Many other AutoML platforms, like Dataiku, H2O AI, DataRobot and IBM Watson “go significantly further in this regard, by making clear recommendations in terms of what parts of a data source should be excluded and where addition data or pre processing is required to for successful model training,” Volk said. “Canvas seems to let users make their own mistakes and if they are not careful, they might even place the resulting faulty model into production for others to enjoy,” Volk said.

AWS Amplify Studio, could arguably fall under the category of low-code for the citizen developer, as a way to alleviate much of the more medial and cumbersome processes for the development of web applications by through the use of a visual-development interface that allows developers to create web application user interfaces (UIs) with “minimal coding.” However, it also still allows developers to customize their applications’ design and behavior using familiar programming languages, such as with JavaScript and TypeScript, AWS said.

“Amplify studio helps developers and UX designers work better together. In addition to the significant time it takes for developers to make pixel perfect designs, oftentimes those UX designs aren’t implemented properly, which makes UX designers frustrated and makes it to the end user experience isn’t as good as it could be,” said Ali Spittel, AWS manager of developer advocacy, during the keynote. “With Amplify Studio, developers can import custom UI code from their designers.”

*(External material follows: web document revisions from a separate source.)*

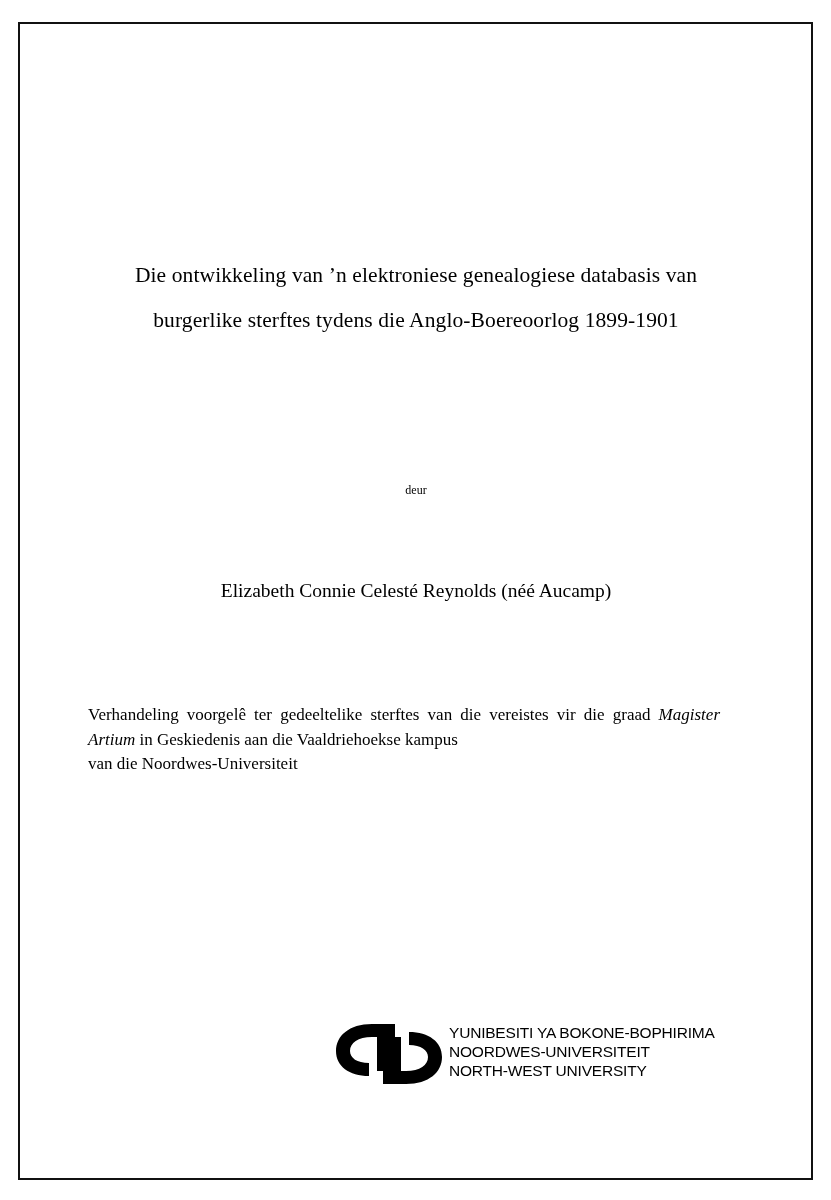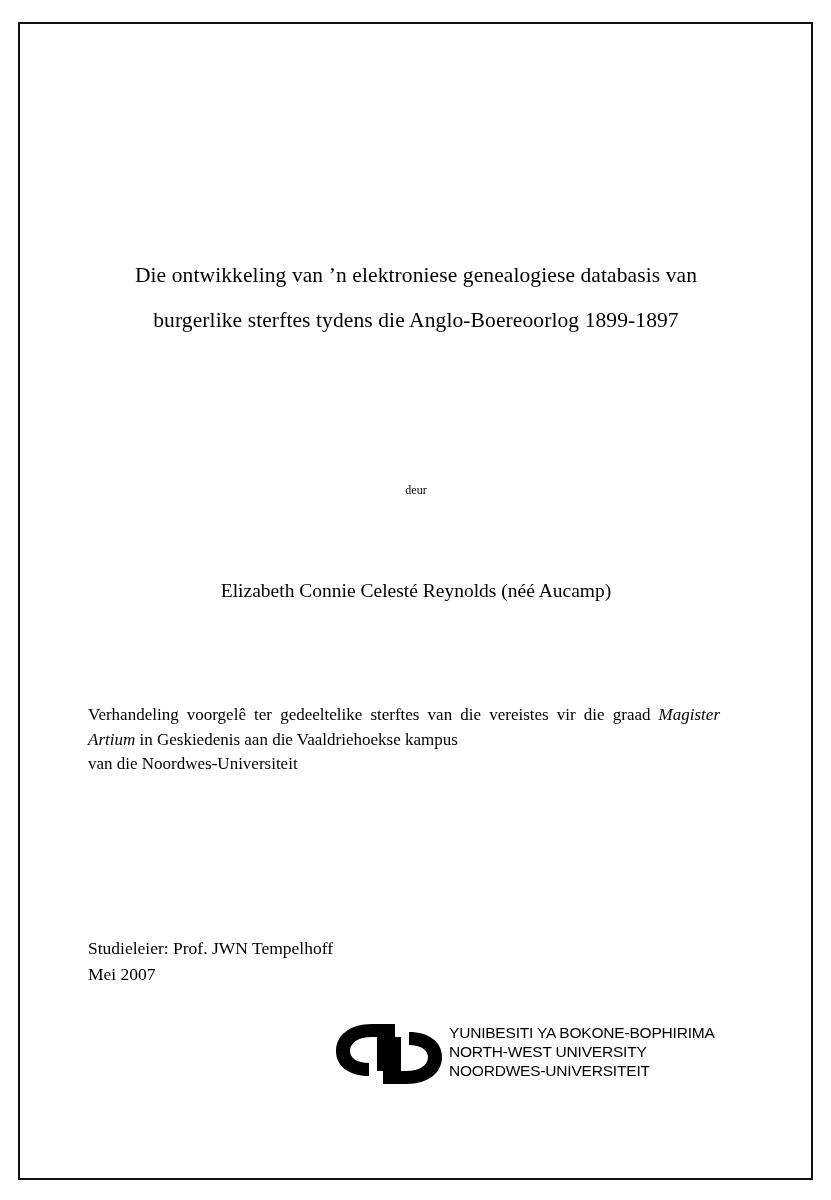--- a/index.html
+++ b/index.html
@@ -125,44 +125,40 @@
 </head>
 <body>
 
 <div class="page">
   <div class="page-frame"></div>
 
   <div class="content">
 
     <div class="title-block">
       <span class="title-line">Die ontwikkeling van ’n elektroniese genealogiese databasis van</span>
-      <span class="title-line">burgerlike sterftes tydens die Anglo-Boereoorlog 1899-1897</span>
+      <span class="title-line">burgerlike sterftes tydens die Anglo-Boereoorlog 1899-1901</span>
     </div>
 
     <div class="byline-label">deur</div>
 
     <div class="author">Elizabeth Connie Celesté Reynolds (néé Aucamp)</div>
 
     <div class="statement">
       <span>Verhandeling voorgelê ter gedeeltelike sterftes van die vereistes vir die graad </span><em>Magister Artium</em><span> in Geskiedenis aan die Vaaldriehoekse kampus</span>
       <div class="last-line">van die Noordwes-Universiteit</div>
     </div>
 
-    <div class="supervisor-block">
-      <div>Studieleier: Prof. JWN Tempelhoff</div>
-      <div>Mei 2007</div>
-    </div>
 
     <div class="logo-block">
       <svg class="logo-mark" viewBox="0 0 112 66">
         <path d="M39 3 C16 3 3 15 3 30 C3 45 16 55 36 55 L36 42 C24 42 17 37 17 30 C17 22 25 16 39 16 L62 16 L62 3 Z" fill="#000000"></path>
         <path d="M73 63 C96 63 109 51 109 36 C109 21 96 11 76 11 L76 24 C88 24 95 29 95 36 C95 44 87 50 73 50 L50 50 L50 63 Z" fill="#000000"></path>
         <rect x="44" y="16" width="24" height="34" fill="#000000"></rect>
       </svg>
       <div class="logo-text">
         <span>YUNIBESITI YA BOKONE-BOPHIRIMA</span>
+        <span>NOORDWES-UNIVERSITEIT</span>
         <span>NORTH-WEST UNIVERSITY</span>
-        <span>NOORDWES-UNIVERSITEIT</span>
       </div>
     </div>
 
   </div>
 </div>
 
 </body></html>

Amplify Studio is actually more than a low-code tool, since it was designed to offer developers the precision of writing the code themselves but with the speed of a low-code tool, AWS says.

During a demo, Spittel showed how Amplify Studio developers can chose from React components without “having to write thousands of lines of custom code to generate human-readable, credible React code,” Spittel said. “Later, if I need to, I would be able to extend this code myself for additional control over my components, or add more data properties I need as well,” Spittel said.

Nevertheless, Amplify Studio would fall under the low-code tool category Volk said because of how developers and business analysts work. “It will take a lot for development teams to, even partially, swap their current IDEs for a low-code tool that includes potentially time-saving templates,” Volk said. “It’s an interesting idea, but it would need to be packaged as an extension for popular developer IDEs to potentially draw them in as an audience.”

The New Stack is a wholly owned subsidiary of Insight Partners, an investor in the following companies mentioned in this article: Dataiku.